Volgens het wijkregister van Paramaribo van 1846 woont hij aan de Jodenbreestraat 43 B (nieuw nummer), is hij 27 jaar, koperslager, en op zijn erf woont een zwarte vrouw en een zwarte jongen, beiden in slavernij. (1) Het kan zijn dat hij dit huis toen of later verhuurde, zoals hij aan zijn grootvader schreef, terwijl hij zelf op zijn buiten verbleef, waarmee hij waarschijnlijk houtplantage Nieuw Weergevonden op het oog had in district Para aan het Pad van Wanica, waar hij in 1849 woonde en in die tijd had verworven. (2)
Na de dood van zijn vader beschikte Jacob Hendricus van Herwaarden ook volgens de Surinaamse archieven, over negen of tien slaafgemaakten van zijn vader, van wie hij Bergere, Eduard en Maria op de publieke veiling kocht. (3) Zijn vader had meer slaafgemaakten, in totaal stonden er zeventien op zijn naam. Een aantal van hen had hij in de jaren voor zijn overlijden al verkocht.

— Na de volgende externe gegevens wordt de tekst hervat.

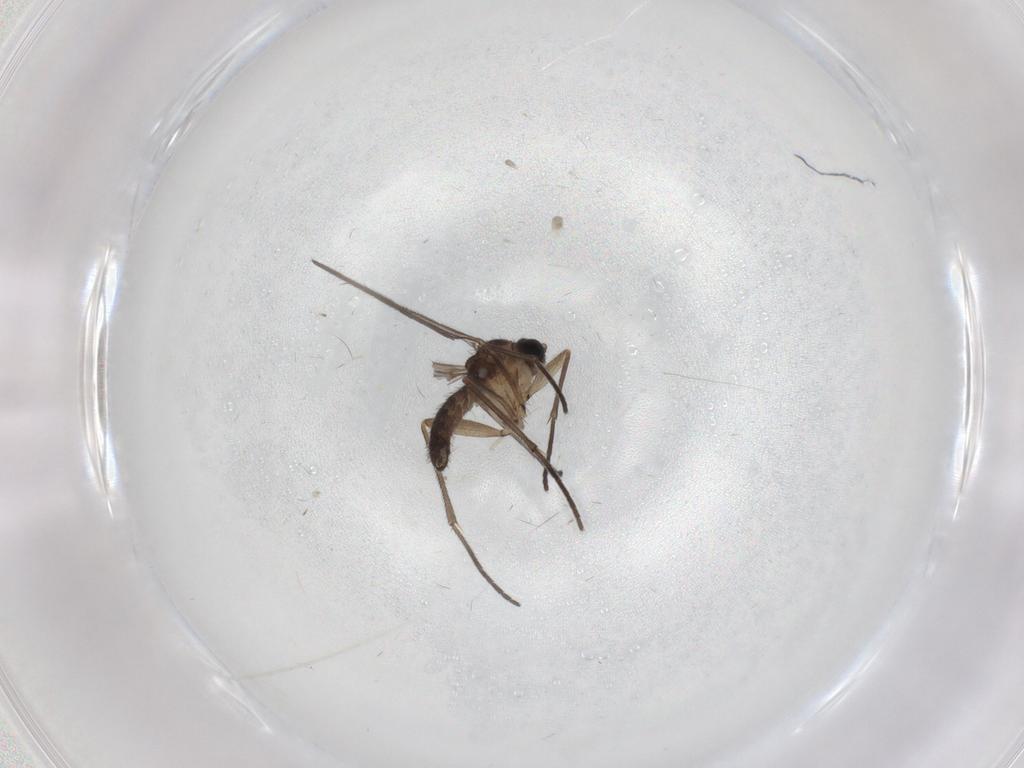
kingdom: Animalia
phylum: Arthropoda
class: Insecta
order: Diptera
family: Sciaridae
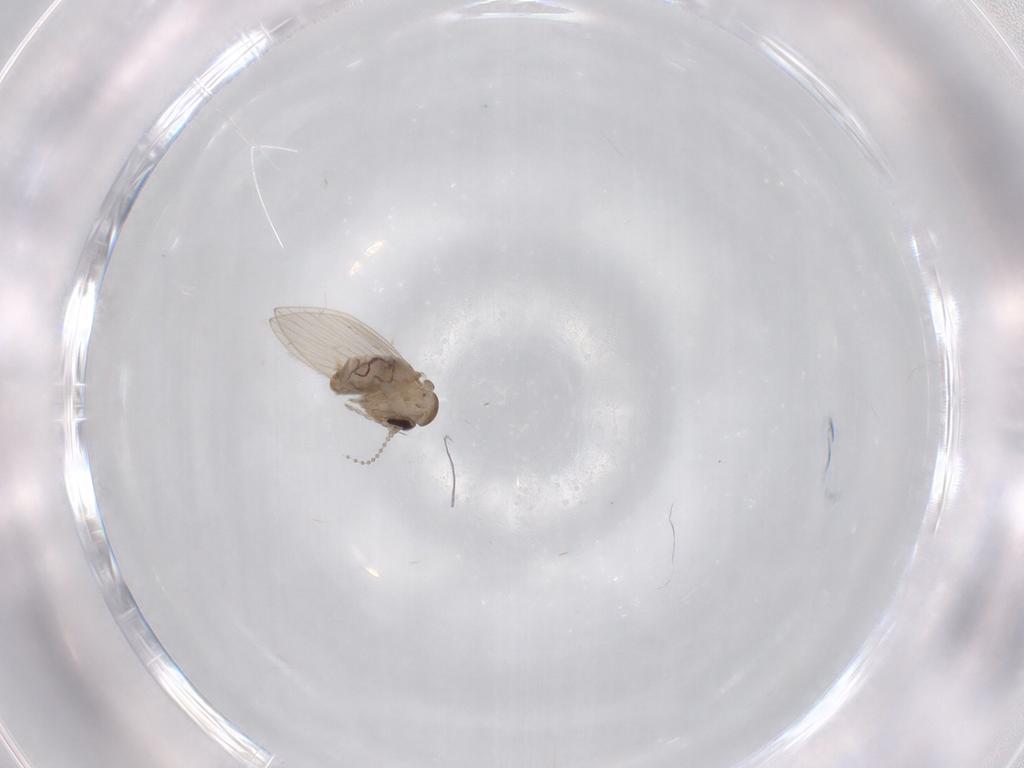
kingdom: Animalia
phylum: Arthropoda
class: Insecta
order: Diptera
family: Psychodidae
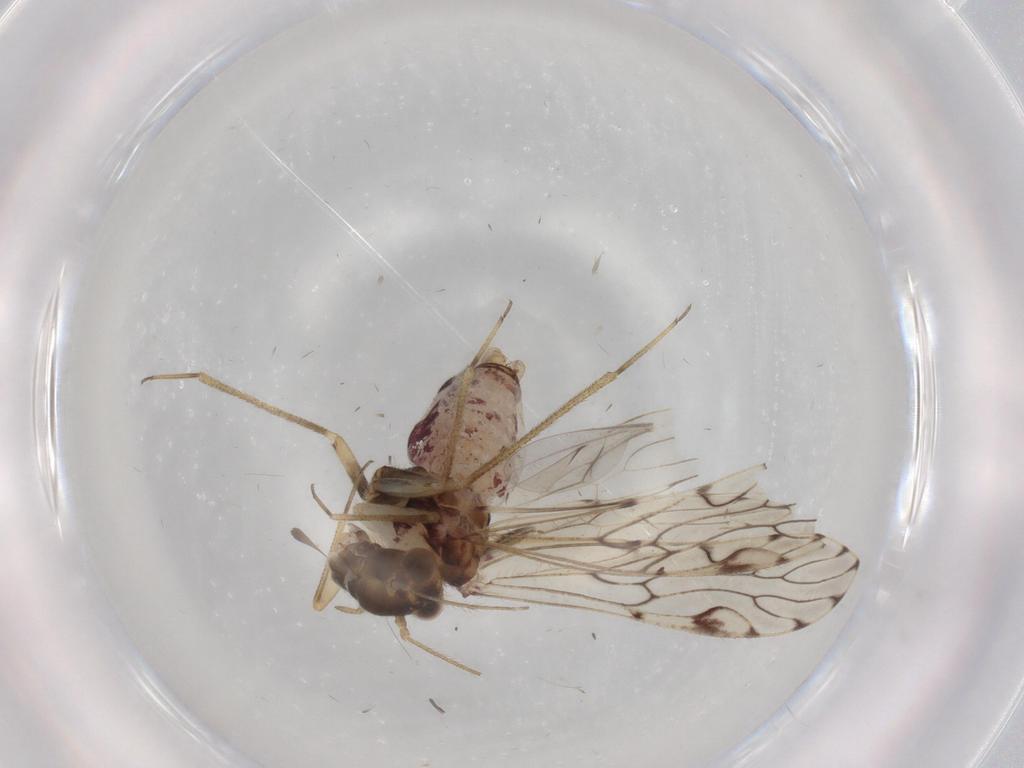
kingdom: Animalia
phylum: Arthropoda
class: Insecta
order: Psocodea
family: Epipsocidae
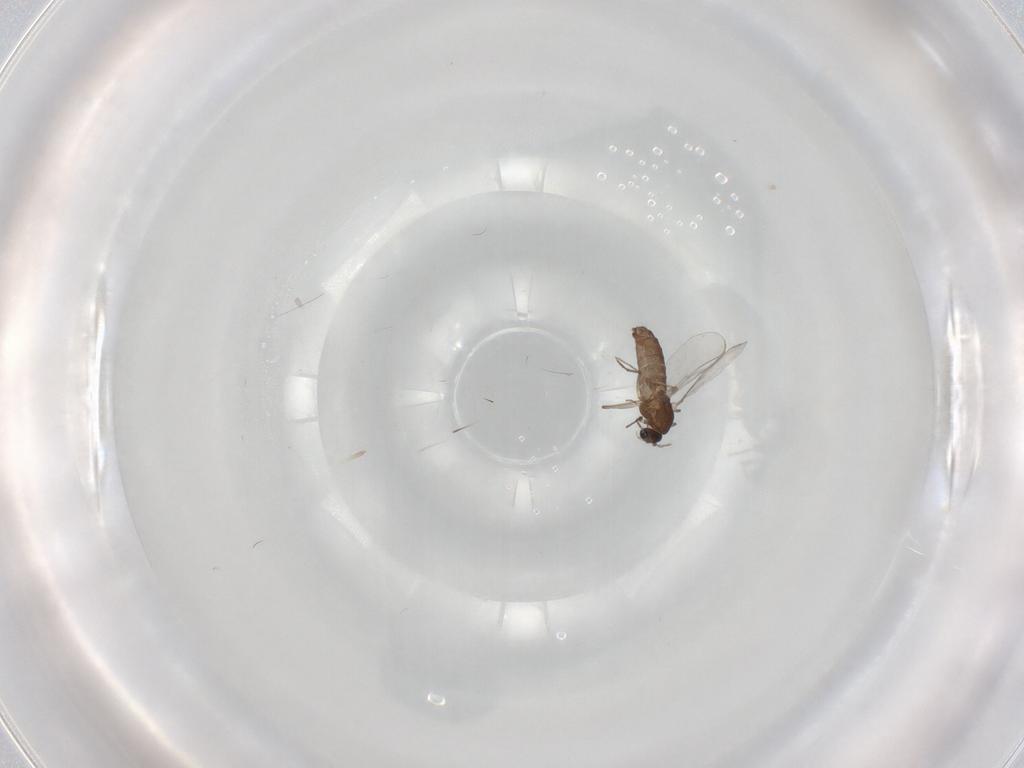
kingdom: Animalia
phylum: Arthropoda
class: Insecta
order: Diptera
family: Chironomidae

In een slavenregister van 1852 van de weduwe Martha Maria Jacobs, geboren Scholte, komen we Jacobus Henricus van Herwaarden wederom tegen: hij blijkt met haar gehuwd te zijn. (4) Ze koopt Jauw, diens zuster Bebé, drie van haar kinderen en haar twee kleinkinderen. Zij worden later tot eigendom van Van Herwaarden gerekend, uiteindelijk staan 28 personen op zijn naam. (5) Reden kan het overlijden van zijn vrouw zijn in 1857. (6) Steeds gaat het om zogenoemde ‘privé-slaven’, die dus niet, hoewel allen op de plantage Nieuw Weergevonden woonden en werkten, onderdeel van de plantage zijn.
Beschikte Van Herwaarden in 1859 nog over achttien zogeheten privé-slaven, (7) ten tijde van de afschaffing van de slavernij in 1863 heeft hij nog zestien personen in eigendom, die allen op de plantage Nieuw Weergevonden wonen. (8)Als vrije mensen krijgen ze een achternaam, vier van hen heten voortaan Waarden, en zijn duidelijk vernoemd naar Van Herwaarden. Het gaat hier om Elisabeth, geregistreerd als huisbediende, haar broer William van 16 of 17, grondwerker, en twee kinderen van Elisabeth, Evelina van 2 of 3 jaar en de kleine Louisa van 1 jaar oud.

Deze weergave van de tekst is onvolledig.